■ **What needs to be done**:
Because the copy must hold no pictures, return the data below with all of its words intact.

■ **Data excerpt**:
<<<<

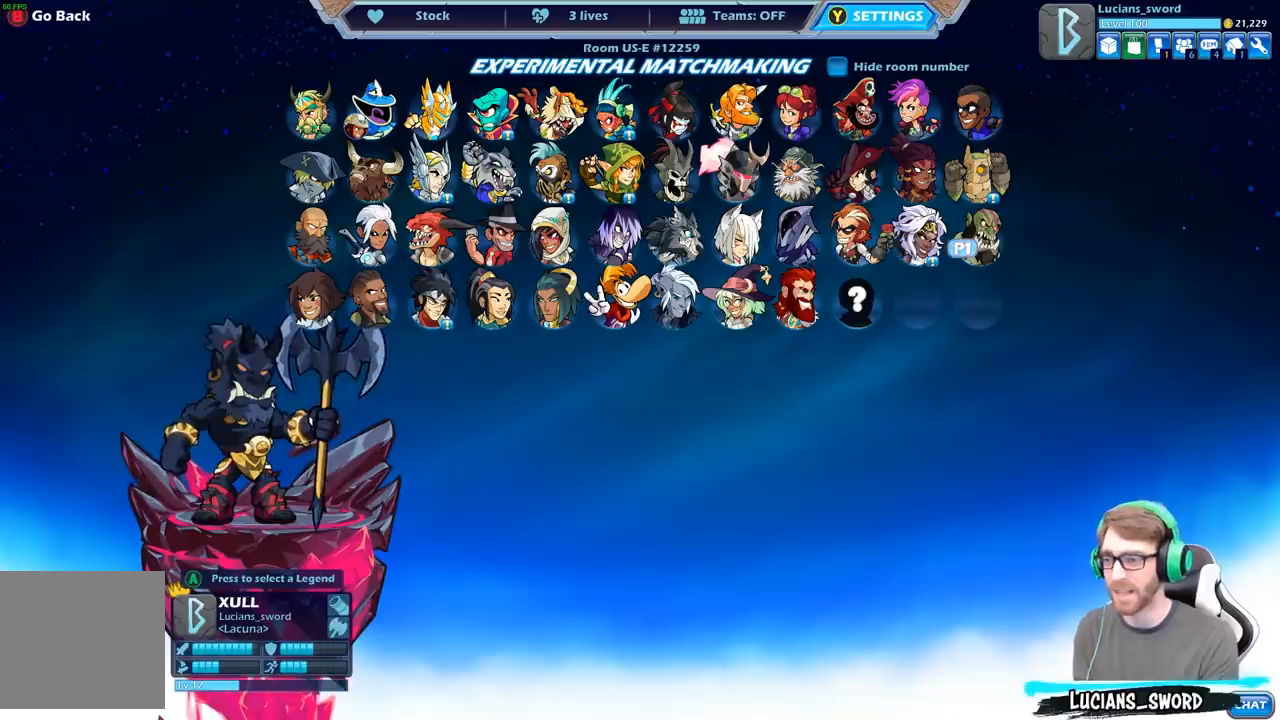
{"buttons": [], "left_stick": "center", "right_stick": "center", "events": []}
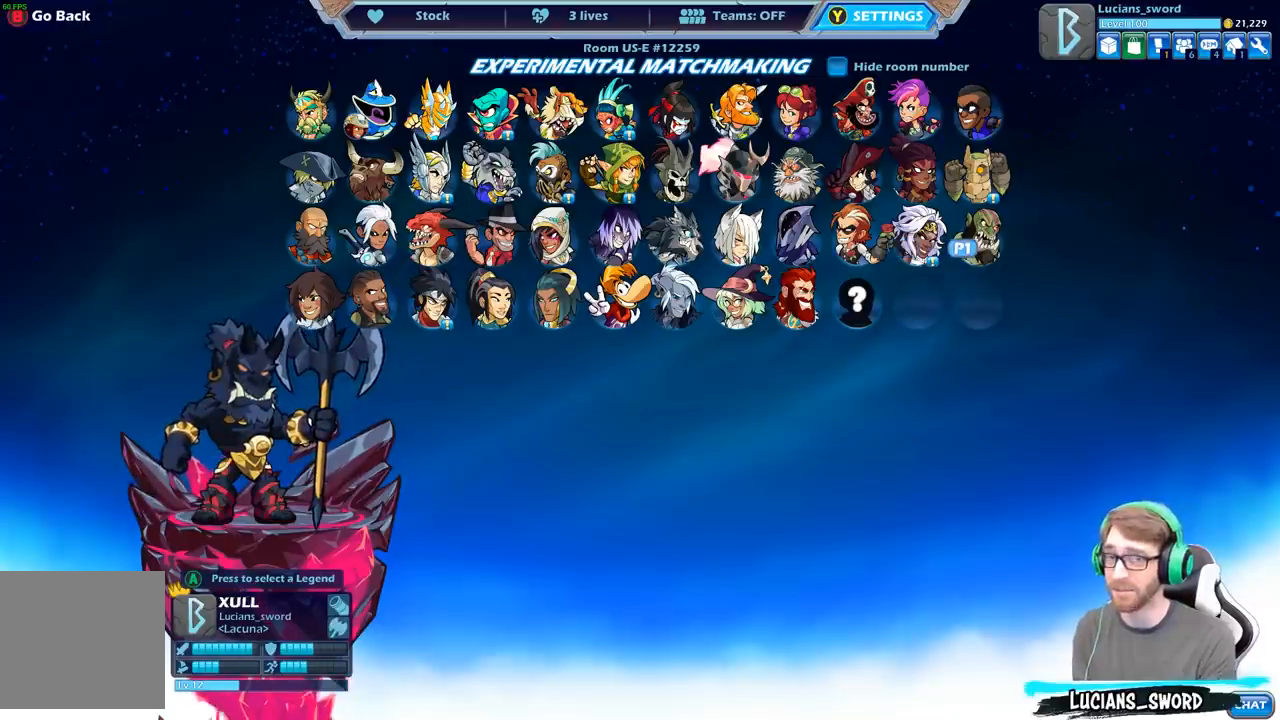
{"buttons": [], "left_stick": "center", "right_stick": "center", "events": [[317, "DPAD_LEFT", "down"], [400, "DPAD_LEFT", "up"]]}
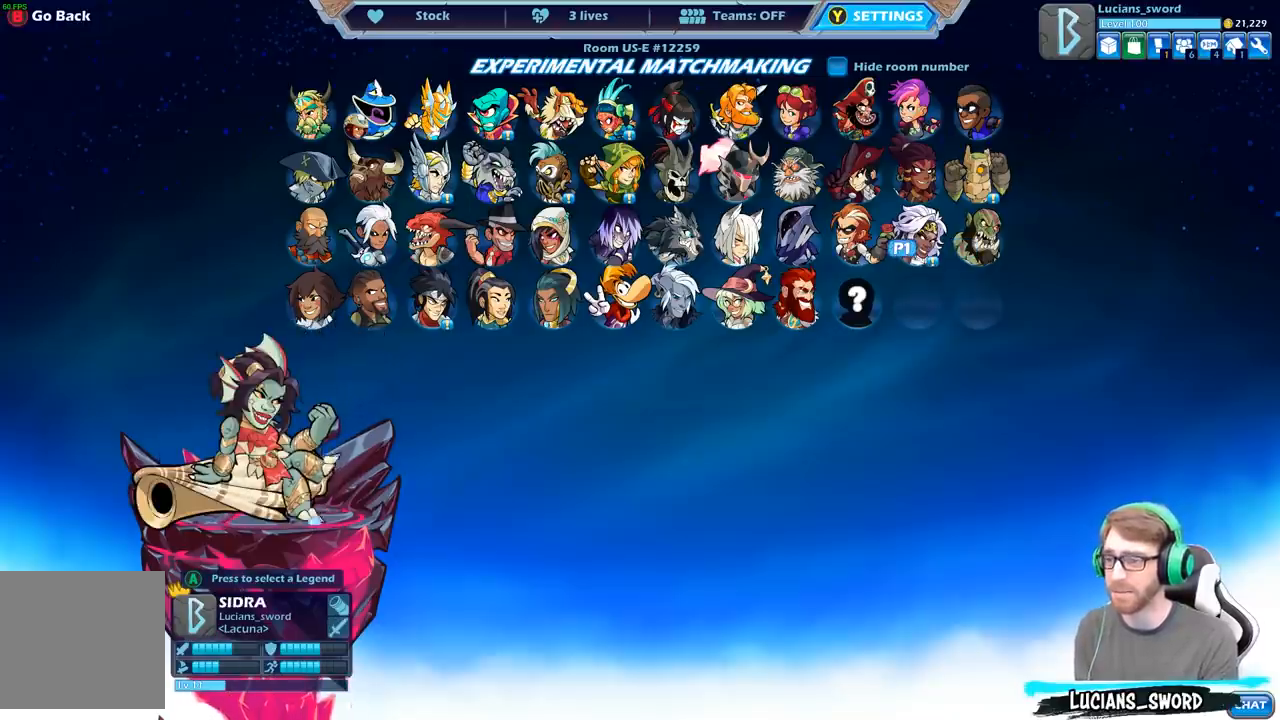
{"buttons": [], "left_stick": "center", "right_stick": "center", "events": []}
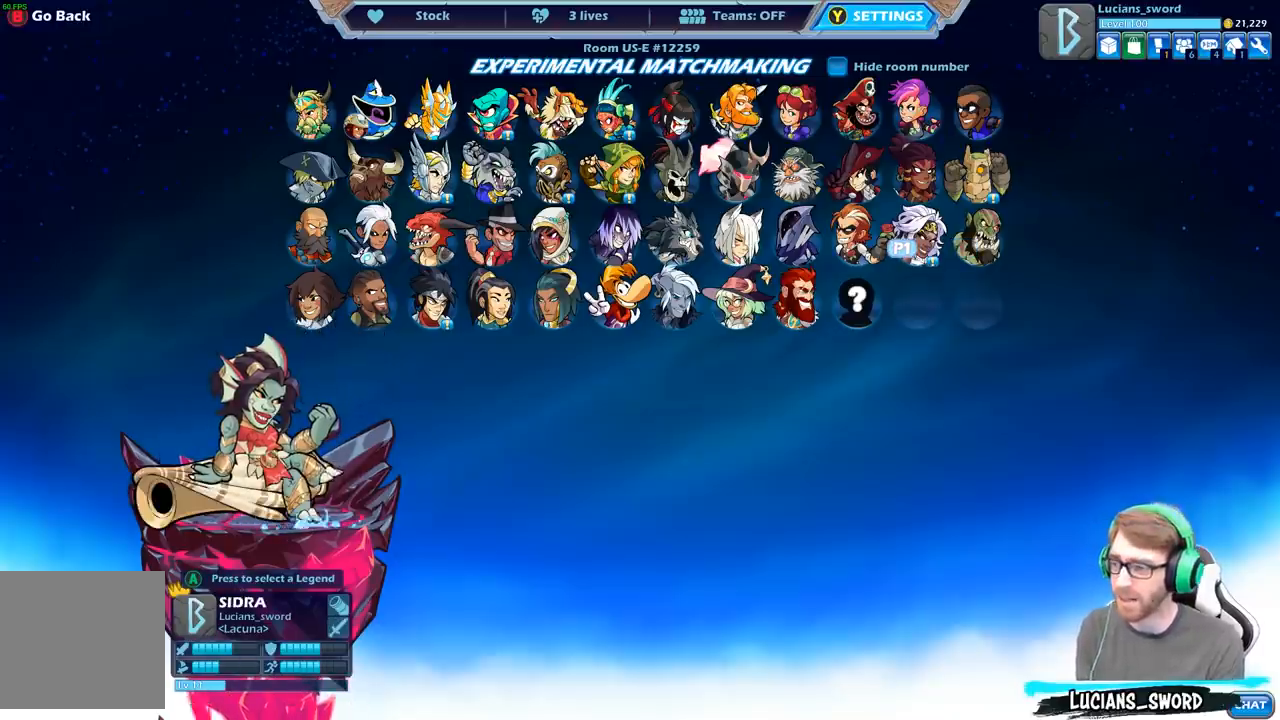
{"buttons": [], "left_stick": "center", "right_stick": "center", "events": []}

>>>>

■ **Reply**:
{"buttons": [], "left_stick": "center", "right_stick": "center", "events": []}
{"buttons": [], "left_stick": "center", "right_stick": "center", "events": [[317, "DPAD_LEFT", "down"], [400, "DPAD_LEFT", "up"]]}
{"buttons": [], "left_stick": "center", "right_stick": "center", "events": []}
{"buttons": [], "left_stick": "center", "right_stick": "center", "events": []}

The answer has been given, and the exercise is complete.